I’ve read the army records, including a few letters and the immediate family history, of Frederick and his brothers.  I’m struck by the number of deaths that left Alfred the only standing family member.

The abundance of our ancestors’ details now available means we’re discovering their long-forgotten joys and losses.  But look closely;  there are even a few of their untruths.  Frederick’s details on the Roll reveal that, when he was young, he wished he was younger;  the Memorial records his age at death as 24, but he was born in 1887, which in 1917 made him 30…  Frederick died and was buried in April 1917 at Vaulx-Vraucourt, Pas de Calais, forever youngish.  He lied to the Australian Army, but he can’t lie to me because his birth details are these days online for all the world to see.

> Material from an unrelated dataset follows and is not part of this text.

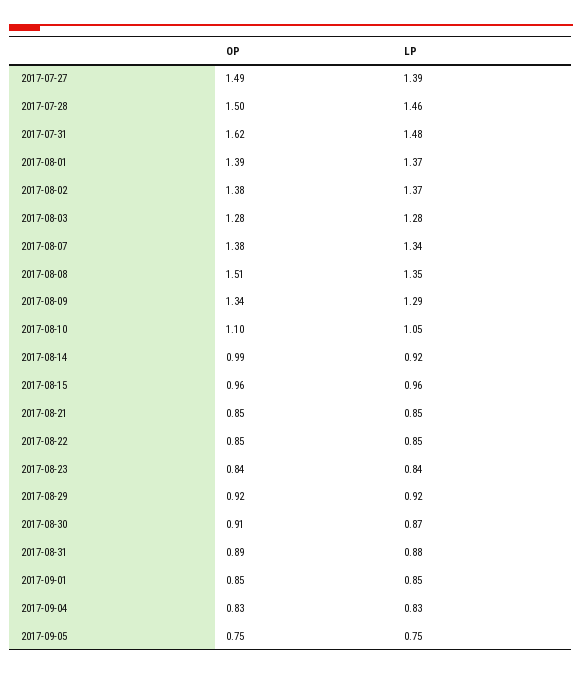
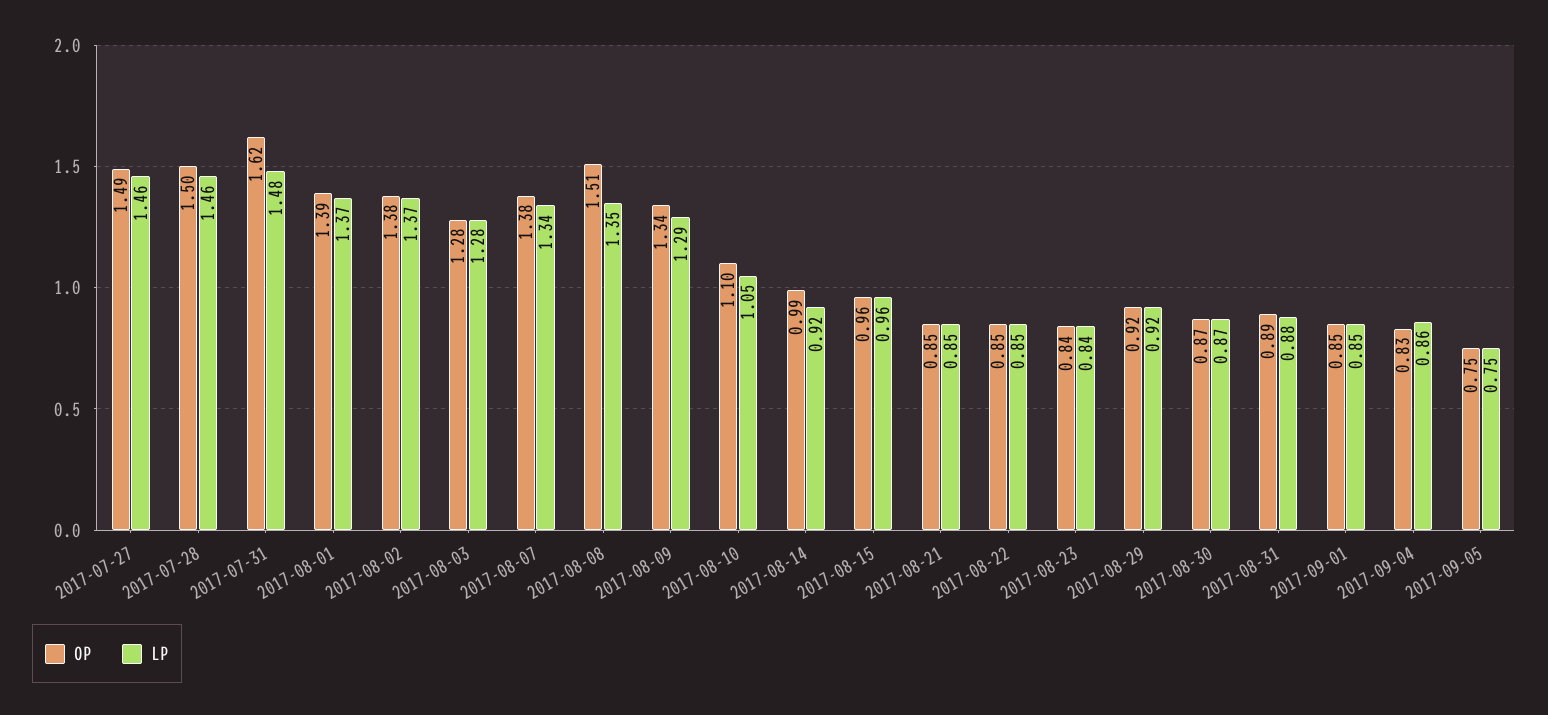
LP, 2017-07-27: 1.39 -> 1.46
OP, 2017-08-30: 0.91 -> 0.87
LP, 2017-09-04: 0.83 -> 0.86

These Burley men were my first cousins three times removed.  I snapped this photo of Frederick’s name at 8:05pm one evening a couple of weeks ago, when it shone for 30 seconds.  In June 2016 his brother’s name, J.E. Burley, will be projected.  I’ve marked it in my diary.

Frederick Miles Burley, name projected onto the Australian War Memorial, 8th September 2015
Frederick Miles Burley, Honour Roll name projection, Australian War Memorial, 8th September 2015

The names of three other men, my grandfather’s cousins George, Frank and D’Arcey, were projected onto the Memorial during this year’s cold, starry winter evenings.  The significance of all this for me?  My grandfather also went to France, but he was a cousin who returned.  His name, like Alfred Burley’s, is not one of the 62,000 being projected, 30 times over 4 years, beneath the dome of the Memorial.